Exercise aim: Could you rewrite the lines from the one holding "pose: elev=352.0 azim=132.9" through the end of the lines, inclusive, swapping "dist" for "distance" and changing nothing else? Leave the pictures out.

Data to use:
# # #
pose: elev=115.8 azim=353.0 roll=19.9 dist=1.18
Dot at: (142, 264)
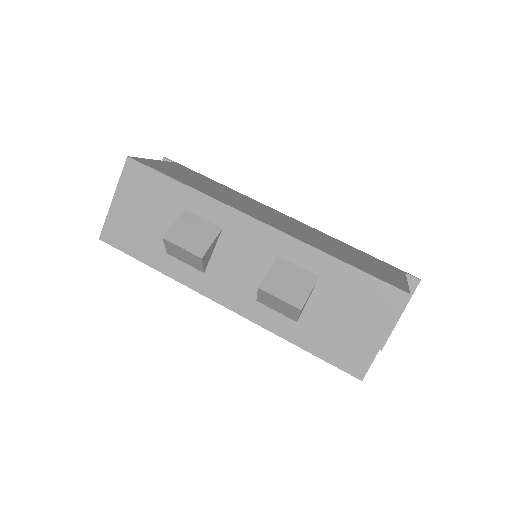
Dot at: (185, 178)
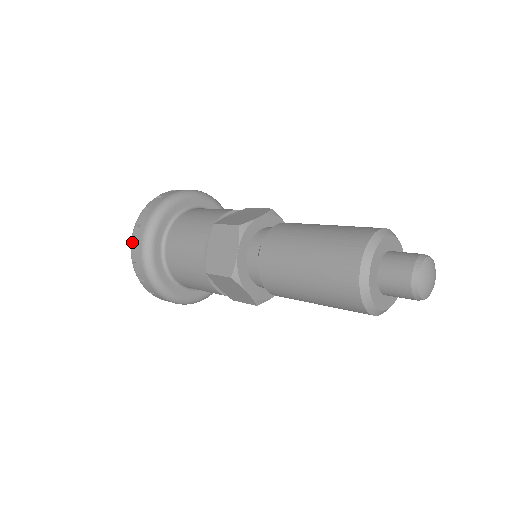
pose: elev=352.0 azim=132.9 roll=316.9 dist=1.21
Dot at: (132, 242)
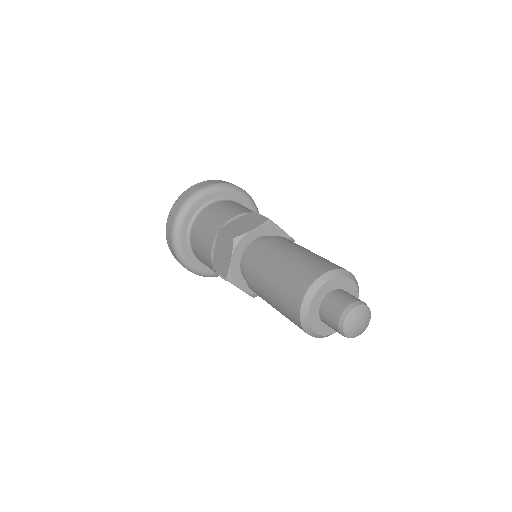
Dot at: (166, 229)
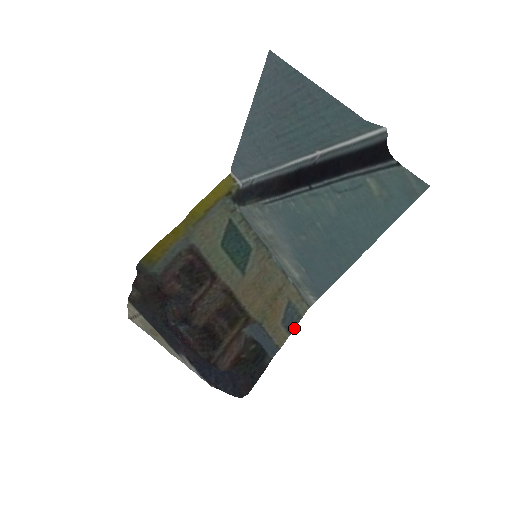
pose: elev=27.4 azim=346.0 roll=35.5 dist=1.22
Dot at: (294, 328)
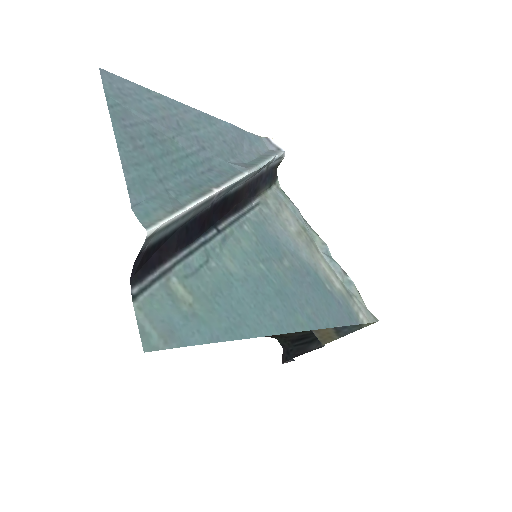
Dot at: (347, 333)
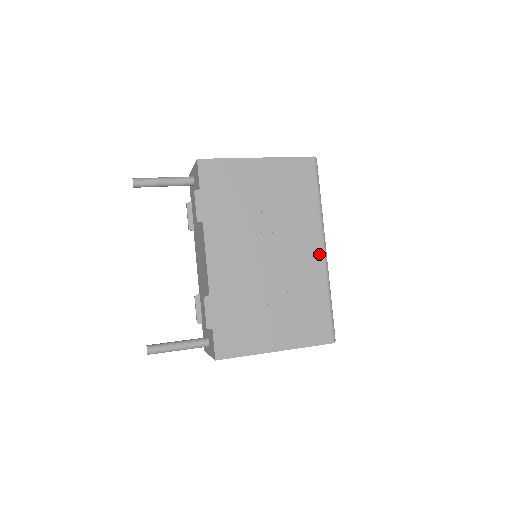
# # #
Completed exercise:
pose: elev=352.0 azim=132.9 roll=316.9 distance=1.21
Dot at: (132, 242)
Dot at: (166, 229)
pose: elev=27.4 azim=346.0 roll=35.5 distance=1.22
Dot at: (294, 328)
Dot at: (347, 333)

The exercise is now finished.